The finger goes up, the man steps forward, and the horse retreats. The protagonist wraps his arms around the horse in tears without fully knowing why. When the therapy group (a collection of drug addicts, alcoholics, and nymphomaniacs) is debriefed, our protagonist, who thought he fit into none of the therapy groups, realizes that he too is an addict. He’s an academic physician and biochemist. He’s addicted to achieving. Gold stars are his heroin. He cannot get enough personal recognition. He begins to heal once he realizes that he is an “achievaholic” and needs help if he is not to burnout or waste his body with stress. In fact, he begins to understand why he did distance running and why he still needs to lift weights and participate in as much physical movement as his aging body allows. To move is to achieve life. He must move.

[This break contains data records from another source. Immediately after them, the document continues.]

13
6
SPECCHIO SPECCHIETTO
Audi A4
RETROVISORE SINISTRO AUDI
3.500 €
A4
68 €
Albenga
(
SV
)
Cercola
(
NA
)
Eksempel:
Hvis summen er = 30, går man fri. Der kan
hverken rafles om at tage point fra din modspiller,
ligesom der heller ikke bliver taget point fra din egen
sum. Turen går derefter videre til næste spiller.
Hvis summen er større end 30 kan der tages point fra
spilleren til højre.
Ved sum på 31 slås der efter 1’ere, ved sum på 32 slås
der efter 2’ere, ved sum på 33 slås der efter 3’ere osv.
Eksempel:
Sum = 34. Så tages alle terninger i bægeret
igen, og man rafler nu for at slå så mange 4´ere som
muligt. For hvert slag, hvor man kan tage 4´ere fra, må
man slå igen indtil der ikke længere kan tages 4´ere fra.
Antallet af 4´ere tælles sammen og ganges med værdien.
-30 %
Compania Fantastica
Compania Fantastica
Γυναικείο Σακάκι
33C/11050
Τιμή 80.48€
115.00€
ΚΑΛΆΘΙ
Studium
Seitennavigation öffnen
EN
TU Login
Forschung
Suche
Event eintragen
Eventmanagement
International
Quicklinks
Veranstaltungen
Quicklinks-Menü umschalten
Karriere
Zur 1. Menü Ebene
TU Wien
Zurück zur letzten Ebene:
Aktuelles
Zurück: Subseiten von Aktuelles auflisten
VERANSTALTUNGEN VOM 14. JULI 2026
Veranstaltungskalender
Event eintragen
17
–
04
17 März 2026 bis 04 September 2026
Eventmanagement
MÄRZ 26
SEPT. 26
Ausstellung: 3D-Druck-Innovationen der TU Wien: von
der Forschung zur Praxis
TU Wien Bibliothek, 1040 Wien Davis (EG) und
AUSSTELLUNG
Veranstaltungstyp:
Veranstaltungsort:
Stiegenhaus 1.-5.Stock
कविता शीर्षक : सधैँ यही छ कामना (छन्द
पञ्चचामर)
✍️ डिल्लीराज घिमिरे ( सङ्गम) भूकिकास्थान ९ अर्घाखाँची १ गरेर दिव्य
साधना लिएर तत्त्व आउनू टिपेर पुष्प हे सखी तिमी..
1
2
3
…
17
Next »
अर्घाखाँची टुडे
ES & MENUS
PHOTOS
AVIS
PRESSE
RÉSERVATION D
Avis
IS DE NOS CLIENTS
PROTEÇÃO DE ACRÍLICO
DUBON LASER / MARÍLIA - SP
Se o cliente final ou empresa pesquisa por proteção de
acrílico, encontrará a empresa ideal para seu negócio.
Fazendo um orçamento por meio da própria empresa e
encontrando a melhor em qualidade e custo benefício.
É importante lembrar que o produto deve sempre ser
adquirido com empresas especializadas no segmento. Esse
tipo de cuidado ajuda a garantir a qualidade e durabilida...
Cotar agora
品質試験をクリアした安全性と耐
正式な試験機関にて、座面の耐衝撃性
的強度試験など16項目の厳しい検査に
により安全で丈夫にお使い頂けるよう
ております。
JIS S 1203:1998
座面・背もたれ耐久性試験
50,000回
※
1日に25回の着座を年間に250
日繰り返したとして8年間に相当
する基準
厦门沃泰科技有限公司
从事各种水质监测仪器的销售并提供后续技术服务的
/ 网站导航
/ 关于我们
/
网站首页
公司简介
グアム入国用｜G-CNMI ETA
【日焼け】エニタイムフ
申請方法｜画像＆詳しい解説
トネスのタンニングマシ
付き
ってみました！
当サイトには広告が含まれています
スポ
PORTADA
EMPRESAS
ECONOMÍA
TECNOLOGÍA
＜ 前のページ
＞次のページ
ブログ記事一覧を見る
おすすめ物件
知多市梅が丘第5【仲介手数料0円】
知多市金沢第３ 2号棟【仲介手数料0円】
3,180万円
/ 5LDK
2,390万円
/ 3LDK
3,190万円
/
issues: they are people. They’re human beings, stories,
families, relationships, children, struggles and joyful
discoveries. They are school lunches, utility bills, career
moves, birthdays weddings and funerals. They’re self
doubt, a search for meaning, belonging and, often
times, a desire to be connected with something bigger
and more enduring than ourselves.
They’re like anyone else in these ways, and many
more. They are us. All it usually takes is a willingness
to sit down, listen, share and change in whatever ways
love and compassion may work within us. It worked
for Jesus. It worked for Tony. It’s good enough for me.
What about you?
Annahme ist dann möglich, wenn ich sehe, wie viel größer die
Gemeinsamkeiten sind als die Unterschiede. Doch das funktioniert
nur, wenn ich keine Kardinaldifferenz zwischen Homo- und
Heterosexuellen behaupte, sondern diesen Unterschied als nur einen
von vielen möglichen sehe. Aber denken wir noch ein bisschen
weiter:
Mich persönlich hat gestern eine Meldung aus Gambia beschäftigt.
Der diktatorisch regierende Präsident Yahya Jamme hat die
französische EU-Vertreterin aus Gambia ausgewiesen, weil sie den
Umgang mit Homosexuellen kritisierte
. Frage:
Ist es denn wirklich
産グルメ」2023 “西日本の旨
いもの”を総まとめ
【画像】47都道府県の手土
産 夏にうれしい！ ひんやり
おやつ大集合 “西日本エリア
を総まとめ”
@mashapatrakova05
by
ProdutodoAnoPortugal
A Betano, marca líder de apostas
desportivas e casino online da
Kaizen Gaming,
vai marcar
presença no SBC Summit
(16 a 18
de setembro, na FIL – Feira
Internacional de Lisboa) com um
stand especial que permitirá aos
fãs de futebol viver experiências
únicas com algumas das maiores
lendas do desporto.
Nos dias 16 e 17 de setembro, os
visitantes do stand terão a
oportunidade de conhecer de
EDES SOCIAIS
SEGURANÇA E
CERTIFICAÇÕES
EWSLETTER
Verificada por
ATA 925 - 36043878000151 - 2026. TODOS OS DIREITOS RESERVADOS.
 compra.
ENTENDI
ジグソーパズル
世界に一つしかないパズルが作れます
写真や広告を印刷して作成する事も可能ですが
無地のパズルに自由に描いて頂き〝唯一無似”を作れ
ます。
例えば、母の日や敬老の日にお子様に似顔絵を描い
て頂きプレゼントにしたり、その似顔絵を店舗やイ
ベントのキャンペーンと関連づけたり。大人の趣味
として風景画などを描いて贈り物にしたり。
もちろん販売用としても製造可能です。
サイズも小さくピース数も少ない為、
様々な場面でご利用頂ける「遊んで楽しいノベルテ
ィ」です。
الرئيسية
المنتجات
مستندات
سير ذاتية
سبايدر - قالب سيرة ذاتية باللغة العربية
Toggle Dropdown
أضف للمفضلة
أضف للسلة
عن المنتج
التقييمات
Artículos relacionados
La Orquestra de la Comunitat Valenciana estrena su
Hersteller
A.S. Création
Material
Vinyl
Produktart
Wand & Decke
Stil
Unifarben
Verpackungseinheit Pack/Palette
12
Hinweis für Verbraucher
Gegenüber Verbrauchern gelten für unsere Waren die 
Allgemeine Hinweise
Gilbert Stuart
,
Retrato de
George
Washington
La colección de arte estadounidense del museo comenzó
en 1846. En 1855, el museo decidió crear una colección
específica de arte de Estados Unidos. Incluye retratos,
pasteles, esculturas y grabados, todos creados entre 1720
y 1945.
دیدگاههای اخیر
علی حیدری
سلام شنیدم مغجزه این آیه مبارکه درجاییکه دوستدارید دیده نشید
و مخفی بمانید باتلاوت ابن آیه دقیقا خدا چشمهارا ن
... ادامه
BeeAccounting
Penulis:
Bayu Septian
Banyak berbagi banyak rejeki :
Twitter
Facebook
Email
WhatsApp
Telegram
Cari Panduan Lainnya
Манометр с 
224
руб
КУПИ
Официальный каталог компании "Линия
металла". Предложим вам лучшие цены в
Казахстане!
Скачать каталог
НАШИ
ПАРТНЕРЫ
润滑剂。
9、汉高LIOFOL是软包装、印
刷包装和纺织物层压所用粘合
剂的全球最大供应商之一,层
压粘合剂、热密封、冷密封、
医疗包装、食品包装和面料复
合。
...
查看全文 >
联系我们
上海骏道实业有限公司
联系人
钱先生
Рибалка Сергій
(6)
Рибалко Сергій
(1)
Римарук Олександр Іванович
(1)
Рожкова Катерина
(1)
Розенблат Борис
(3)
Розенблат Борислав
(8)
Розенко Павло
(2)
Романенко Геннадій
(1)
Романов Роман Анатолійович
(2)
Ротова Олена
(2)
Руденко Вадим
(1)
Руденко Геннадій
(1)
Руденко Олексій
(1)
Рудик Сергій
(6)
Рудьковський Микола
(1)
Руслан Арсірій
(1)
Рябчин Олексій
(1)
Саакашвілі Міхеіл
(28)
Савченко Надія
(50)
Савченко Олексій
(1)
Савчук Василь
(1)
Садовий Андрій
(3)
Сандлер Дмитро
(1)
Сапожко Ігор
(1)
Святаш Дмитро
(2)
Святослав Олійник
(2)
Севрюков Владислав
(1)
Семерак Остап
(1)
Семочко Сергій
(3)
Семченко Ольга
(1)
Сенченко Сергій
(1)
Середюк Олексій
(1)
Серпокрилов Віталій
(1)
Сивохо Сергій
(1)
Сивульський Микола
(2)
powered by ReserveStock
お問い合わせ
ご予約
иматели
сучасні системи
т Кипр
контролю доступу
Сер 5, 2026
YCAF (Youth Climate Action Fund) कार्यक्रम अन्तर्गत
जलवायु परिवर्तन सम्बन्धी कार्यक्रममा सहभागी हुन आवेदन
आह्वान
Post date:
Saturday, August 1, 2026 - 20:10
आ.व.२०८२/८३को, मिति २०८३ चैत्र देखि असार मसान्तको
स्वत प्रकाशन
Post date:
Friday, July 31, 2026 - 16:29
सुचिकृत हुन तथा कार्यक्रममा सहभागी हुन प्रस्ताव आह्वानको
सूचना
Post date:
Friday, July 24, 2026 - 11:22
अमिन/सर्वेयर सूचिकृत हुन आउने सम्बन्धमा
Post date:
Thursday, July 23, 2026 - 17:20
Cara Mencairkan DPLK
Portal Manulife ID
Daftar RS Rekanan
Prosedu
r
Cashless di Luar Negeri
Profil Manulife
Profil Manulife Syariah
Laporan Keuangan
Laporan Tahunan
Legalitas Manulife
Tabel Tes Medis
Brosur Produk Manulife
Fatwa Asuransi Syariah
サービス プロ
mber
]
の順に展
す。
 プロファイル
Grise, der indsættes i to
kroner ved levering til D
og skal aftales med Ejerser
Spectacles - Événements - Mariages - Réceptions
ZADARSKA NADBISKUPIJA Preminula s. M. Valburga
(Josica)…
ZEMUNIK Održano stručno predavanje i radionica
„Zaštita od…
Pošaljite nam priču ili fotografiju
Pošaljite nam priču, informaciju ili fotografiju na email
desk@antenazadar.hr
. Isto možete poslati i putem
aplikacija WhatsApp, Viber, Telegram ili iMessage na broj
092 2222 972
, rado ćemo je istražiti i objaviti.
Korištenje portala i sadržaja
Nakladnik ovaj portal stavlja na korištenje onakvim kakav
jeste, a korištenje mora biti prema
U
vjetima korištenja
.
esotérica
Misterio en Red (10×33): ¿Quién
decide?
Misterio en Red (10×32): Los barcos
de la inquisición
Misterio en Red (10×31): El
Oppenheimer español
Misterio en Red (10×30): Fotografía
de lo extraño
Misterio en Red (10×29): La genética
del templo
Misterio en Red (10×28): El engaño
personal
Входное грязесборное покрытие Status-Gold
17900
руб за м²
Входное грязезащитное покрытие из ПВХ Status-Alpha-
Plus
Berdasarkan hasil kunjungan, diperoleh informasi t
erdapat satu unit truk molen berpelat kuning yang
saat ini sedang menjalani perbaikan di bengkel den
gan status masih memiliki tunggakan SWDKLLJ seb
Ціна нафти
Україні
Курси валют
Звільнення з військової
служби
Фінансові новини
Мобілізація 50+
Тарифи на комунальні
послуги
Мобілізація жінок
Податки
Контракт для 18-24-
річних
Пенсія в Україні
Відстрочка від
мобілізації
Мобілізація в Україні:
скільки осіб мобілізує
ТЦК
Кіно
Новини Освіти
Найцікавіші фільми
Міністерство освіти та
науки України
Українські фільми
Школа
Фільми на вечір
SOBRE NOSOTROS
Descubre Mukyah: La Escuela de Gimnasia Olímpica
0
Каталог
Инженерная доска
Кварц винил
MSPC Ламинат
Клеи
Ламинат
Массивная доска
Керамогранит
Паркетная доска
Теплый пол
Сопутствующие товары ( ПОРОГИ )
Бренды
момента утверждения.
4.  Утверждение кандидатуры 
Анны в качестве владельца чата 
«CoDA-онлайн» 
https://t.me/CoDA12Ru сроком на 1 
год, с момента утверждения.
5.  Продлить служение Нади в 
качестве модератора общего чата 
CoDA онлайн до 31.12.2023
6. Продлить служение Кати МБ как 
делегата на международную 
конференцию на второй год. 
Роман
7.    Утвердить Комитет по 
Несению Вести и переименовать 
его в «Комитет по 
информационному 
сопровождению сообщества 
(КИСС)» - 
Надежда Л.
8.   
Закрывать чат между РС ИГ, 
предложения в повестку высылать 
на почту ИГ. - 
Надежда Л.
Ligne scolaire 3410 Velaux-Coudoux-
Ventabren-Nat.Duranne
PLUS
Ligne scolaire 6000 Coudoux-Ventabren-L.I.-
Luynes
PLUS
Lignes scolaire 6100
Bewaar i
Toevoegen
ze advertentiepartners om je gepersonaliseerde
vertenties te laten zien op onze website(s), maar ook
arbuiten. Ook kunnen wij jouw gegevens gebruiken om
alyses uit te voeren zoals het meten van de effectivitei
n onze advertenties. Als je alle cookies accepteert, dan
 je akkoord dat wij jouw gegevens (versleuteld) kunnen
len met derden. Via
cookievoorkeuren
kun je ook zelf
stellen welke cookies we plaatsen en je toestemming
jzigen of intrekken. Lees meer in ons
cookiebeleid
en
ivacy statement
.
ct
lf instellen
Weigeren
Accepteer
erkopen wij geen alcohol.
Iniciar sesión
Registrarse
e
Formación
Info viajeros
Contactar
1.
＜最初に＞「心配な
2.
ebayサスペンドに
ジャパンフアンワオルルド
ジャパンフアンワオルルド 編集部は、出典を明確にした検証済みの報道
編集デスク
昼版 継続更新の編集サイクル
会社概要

It may come as no surprise that Conflict of Interest is a semi-autobiographical novel that draws heavily from my years as an MD Anderson vice president and my interactions with two MD Anderson presidents. If you want to know more of the story, read the book, but obviously I’m the protagonist and all that I described above really happened.
This brings me to the attachment. It’s a link to an interview on NPR’s Fresh Air by Tanya Mosely of Elizabeth Gilbert, the author if Eat, Pray, Love. She has a new memoir out, but the part of the interview that struck me like lightening was when Gilbert was talking about her addictions (pleasing people; loving people) and those of her female lover who was dying of pancreatic cancer (hard drugs).
At one point Gilbert said that the addiction to love was really the basis of all addictions. I thought about that hard in relation to my own addictions to achieving and to life-affirming motion and I think she’s right.
I am the first-born son of first-generation American Jews. Succeeding was everything. Much of my early relations with my parents was around me getting positive feedback for my performance. I read very early. I was always memorizing something. My father won quarters from people when he bet them whether or not I could identify a car. I could because I could read the hubcaps. My performing success was probably perceived by me as love. Maybe it was love. Thus, when I got addicted to love, which Ms. Gilbert thinks we all do, it was associated with performing. Thus, I am addicted to performing and achieving.
It’s a good story and may or may not be so, but I do think this is the essence of my addiction and now that it is who I am, I just cannot help it and the addiction has become my essence. I must write. I must perform. I must achieve. I must move.
In theory, I am retired and don’t need to write a blog, author books, or do a podcast. I don’t need to do as much exercise as I do. And yet, there it is.
I know it’s all a little Freudian. Maybe it’s a lot Freudian, but I think it’s all true. As the late, great Robert Palmer might say:
“Might was well face it you’re addicted to love.”
And for me, love was achievement–my next gold star, until I met a therapeutic horse. I’m not cured, but without that horse, I never would have been able to withstand my firing as a VP, my sojourn in Washington, DC, or everything that came later from medical issues to family trauma.
I believe that we can change who we are in some ways, but not others. In the end, if you are going to move a big horse, you must learn to be present and know your addictions and everyday try to drill into your essence.
What better thing do you have to do?
When I spent the year after having been removed as a vice president and before my fellowship on Capitol Hill, I was a participant in the American Leadership Forum, a group that creates relationships among leaders in Houston. One of the leaders of our group called me Ten Step Len implying I wasn’t quite through the Twelve Step Program. I believe that he was right. That was over 15 years ago and I believe that I have finally finished the program, but like all addicts I still am addicted down deep and could fall off the wagon at any time. But like all graduates of Twelve Step Programs, I have a sponsor to help me and a course of action should the cravings get too strong.
It’s been a process. It’s not over.
Hi. I’m Len and I’m an addict. It’s quite a while since my last gold star. And it feels just fine.